= Extracted page text data =
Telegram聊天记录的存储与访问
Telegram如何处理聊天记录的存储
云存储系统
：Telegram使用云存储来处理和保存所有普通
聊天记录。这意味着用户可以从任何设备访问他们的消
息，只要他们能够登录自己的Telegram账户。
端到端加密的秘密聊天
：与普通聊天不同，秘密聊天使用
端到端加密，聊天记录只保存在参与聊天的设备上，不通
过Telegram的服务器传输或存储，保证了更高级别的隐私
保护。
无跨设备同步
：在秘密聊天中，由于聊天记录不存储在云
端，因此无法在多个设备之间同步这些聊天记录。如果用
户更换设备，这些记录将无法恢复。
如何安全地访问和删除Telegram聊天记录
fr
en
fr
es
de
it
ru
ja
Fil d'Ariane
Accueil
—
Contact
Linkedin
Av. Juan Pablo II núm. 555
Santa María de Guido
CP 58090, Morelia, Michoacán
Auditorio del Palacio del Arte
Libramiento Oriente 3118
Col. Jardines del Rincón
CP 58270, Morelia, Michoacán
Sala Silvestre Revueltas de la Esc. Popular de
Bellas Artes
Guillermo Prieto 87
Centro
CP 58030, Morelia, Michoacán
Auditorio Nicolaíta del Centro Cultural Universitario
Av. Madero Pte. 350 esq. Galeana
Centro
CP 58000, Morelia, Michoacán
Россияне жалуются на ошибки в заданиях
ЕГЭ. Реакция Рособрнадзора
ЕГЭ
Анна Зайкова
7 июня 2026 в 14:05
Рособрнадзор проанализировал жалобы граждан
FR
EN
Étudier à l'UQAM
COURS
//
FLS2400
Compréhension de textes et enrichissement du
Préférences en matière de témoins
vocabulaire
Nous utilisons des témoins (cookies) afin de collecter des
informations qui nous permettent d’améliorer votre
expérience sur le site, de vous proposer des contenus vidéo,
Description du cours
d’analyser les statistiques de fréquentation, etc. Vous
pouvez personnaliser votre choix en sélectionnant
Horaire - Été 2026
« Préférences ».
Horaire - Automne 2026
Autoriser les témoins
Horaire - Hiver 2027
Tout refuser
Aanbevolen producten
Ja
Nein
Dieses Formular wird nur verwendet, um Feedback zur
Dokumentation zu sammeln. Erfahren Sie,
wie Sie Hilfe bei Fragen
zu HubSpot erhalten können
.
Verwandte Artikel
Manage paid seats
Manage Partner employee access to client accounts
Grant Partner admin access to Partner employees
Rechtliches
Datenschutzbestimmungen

= Your assignment =
Go through the data, and copy each line in which the word "votre" appears.

= Result =
informations qui nous permettent d’améliorer votre
pouvez personnaliser votre choix en sélectionnant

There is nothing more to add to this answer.